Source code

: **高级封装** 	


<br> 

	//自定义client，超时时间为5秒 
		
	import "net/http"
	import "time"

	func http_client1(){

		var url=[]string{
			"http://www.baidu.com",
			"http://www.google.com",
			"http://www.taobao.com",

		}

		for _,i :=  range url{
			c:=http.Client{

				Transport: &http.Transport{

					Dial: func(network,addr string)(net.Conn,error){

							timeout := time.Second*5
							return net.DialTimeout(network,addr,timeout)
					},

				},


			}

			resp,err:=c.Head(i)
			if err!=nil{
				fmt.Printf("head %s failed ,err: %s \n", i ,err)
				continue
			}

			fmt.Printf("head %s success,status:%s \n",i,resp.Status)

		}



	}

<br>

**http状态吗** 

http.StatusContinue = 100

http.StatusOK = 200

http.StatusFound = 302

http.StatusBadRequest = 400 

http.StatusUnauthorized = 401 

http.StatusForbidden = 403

- YOUR GOAL
Please report every line of the listing that contains the string "addr".

- SOLVED EXERCISE
					Dial: func(network,addr string)(net.Conn,error){
							return net.DialTimeout(network,addr,timeout)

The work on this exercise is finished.